# 13.9 Takeaway - Partitioning and sorting an array with repeated entries

## Problem Explanation

Order elements so that similar elements are with each other

Input: [b, a, c, b, d, a, b, d]

output: [a, a, b, b, b, c, d, d]

output [d, d, c, a, a, b, b, b] is also acceptable

The above example is a bit misleading for simplicity. In reality, we are getting a list of `('Person', ('age', 'name'))` objects as input, and have to group the array by ages of each person object.


## My First Naiive approach

I first thought it would be easy to just create a counter hashmap manually, tracking each person by age. Each key would be the age, and the value would be the list of person objects that matched that age.

Then I would spit them out into a new array (inducing O(n) space), one key of the hashmap at a time. The problem does ask to just edit the people list, so i could change each entry one at a time to match the new result array.

## Naiive implementation

In [None]:
import collections

Person = collections.namedtuple('Person', ('age', 'name'))

def group_by_age(people):
    people_by_age = {}
    age_to_count = collections.Counter(person.age for person in people)
    result = []

    for person in people:
        if person.age not in people_by_age:
            people_by_age[person.age] = [person]
        else:
            people_by_age[person.age].append(person)

    # This result array costs O(n) space, which is why this isn't the ideal solution.
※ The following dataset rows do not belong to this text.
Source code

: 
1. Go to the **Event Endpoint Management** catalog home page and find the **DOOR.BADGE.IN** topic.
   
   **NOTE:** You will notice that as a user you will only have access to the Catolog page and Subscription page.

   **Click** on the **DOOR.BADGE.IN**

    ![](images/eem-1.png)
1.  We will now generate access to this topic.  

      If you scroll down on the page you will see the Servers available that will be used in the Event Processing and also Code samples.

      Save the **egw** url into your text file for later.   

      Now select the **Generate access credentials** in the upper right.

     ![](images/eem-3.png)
And because..it's too easy. EPI doesn't do easy! :)
    for age in people_by_age.keys():
        for person in people_by_age[age]:
            result.append(person)

    # Need to change each entry index by index, since the tester looks at the people variable to test
    for i in range(len(people)):
        people[i] = result[i]

## The correct approach

The best solution is the one that doesn't take O(n) space. To do this, we need to edit the people array directly, so that the total space is just dependent on the hashmap we build, which will be O(m) space.

Overall it's a lot trickier since there are 2 hashmaps to build.
- Mapping of frequency of ages
- Mapping of ages to where their offset (starting index) should be in the people array

We have to use the relationship between these 2 maps to create `from_idx` and `to_idx` variables that need to be swapped. The item in from_idx will be moved to the to_idx, the location where their correct offset partition starts in the people array. That position is tracked by our 2nd mapping.

We just keep going until we delete all the keys in the 2nd hashmap.

In [1]:
import collections

def group_by_age(people):
    age_map = collections.Counter(person.age for person in people)
    
    person_indices, offset = {}, 0

    # Handy way to get both key|value variables is with hashmap.items() 
    # Creates offsets for which index each group should start 
    # Following above example: [a = 0, b = 2, c = 5, d = 6] 
    for age, count in age_map.items():
        person_indices[age] = offset
        offset += count

    # We are going to keep going until we delete all our map keys in person_indices
    # We need to find where the age starts from, and where it needs to swap to
    # This is hella confusing, so let's explain step by step
    while person_indices:
        # random age, Could be 'b'
        from_age = next(iter(person_indices))
        # from idx = 2
        from_idx = person_indices[from_age]

        # people[2] aka 'c', so to_age = c
        to_age = people[from_idx].age
        # person_indices[c] = 5
        to_idx = person_indices[to_age]

        # Altogether, we randomly picked an age 'b' from person_indices, used it to pick an index it lives in (2)
        # Then we moved whatever was in index 2 (c), and moved it to it's corresponding age index (5), which we track with person_indices

        # Do the swap
        people[from_idx], people[to_idx] = people[to_idx], people[from_idx]

        # use age_map to track when a key has filled up, and to delete a key from person_indices
        age_map[to_age] -= 1
        
        # If an age has 0 left to go, delete it from person_indices, else bump the 
        if age_map[to_age]:
            person_indices[to_age] += 1
        else:
            del person_indices[to_age]